Creating a continuous workflow is all about devising a manufacturing process to function in a continuous, seamless way that maximizes efficiency by reducing interruptions and delays, as opposed to focusing on producing products in batches of a pre-ordained size.  Creating a pull system involves responding to market demands and only producing exactly the amount of product that can be sold, such as just-in-time manufacturing. Continuous improvement, taken from the TPS Kaizen principle, speaks for itself: constantly seeking new ways to streamline production, improve efficiency, and reduce waste.  

Why is being lean important in it?

While lean thinking was conceived of as a manufacturing strategy, the lessons learned from its minimalistic philosophy and customer-centric perspective can be applied to nearly any industry. Indeed, even technology companies that do little to no manufacturing of their own, like Amazon, have employed lean strategies: in Amazon’s case, this entailed applying the Kaizen-style philosophy of constant improvement and leaning on an Andon-inspired chain of command that allowed employees at all levels to signal when a process wasn’t working.

But how can this apply to, say, an IT company that operates data centers or provides managed services?
________________________
The problem
Extract the words of the passage on lean thinking between "Creating a continuous" and "important in it?", inclusive. The lines that come next have no connection to the passage on lean thinking.
________________________
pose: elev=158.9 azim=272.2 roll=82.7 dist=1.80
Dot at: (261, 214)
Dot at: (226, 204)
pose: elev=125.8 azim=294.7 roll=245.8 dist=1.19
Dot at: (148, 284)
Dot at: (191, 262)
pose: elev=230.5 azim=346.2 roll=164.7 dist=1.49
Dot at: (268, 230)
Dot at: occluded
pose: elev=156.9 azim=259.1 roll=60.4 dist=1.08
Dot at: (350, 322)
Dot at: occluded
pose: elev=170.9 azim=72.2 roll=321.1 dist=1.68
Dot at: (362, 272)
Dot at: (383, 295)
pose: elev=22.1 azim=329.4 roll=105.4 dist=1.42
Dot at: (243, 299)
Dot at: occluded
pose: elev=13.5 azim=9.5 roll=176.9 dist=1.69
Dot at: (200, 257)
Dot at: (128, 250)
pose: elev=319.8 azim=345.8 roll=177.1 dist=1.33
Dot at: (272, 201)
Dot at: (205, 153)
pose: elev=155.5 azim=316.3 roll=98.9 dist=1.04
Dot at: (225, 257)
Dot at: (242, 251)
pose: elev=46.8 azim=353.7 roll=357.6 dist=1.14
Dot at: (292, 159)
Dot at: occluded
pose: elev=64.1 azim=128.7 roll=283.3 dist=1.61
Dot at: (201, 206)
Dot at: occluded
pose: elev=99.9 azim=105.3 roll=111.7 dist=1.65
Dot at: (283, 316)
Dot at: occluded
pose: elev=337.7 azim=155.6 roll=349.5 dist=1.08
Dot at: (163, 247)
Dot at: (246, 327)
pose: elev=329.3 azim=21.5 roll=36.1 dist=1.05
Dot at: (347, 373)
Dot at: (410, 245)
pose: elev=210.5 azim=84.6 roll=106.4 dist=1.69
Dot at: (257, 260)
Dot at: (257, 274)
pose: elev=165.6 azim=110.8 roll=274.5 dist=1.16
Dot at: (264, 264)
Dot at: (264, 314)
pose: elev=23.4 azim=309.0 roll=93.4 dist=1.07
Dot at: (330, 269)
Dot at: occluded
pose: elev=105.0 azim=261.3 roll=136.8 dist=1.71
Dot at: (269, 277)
________________________
Answer space
Creating a continuous workflow is all about devising a manufacturing process to function in a continuous, seamless way that maximizes efficiency by reducing interruptions and delays, as opposed to focusing on producing products in batches of a pre-ordained size.  Creating a pull system involves responding to market demands and only producing exactly the amount of product that can be sold, such as just-in-time manufacturing. Continuous improvement, taken from the TPS Kaizen principle, speaks for itself: constantly seeking new ways to streamline production, improve efficiency, and reduce waste.  

Why is being lean important in it?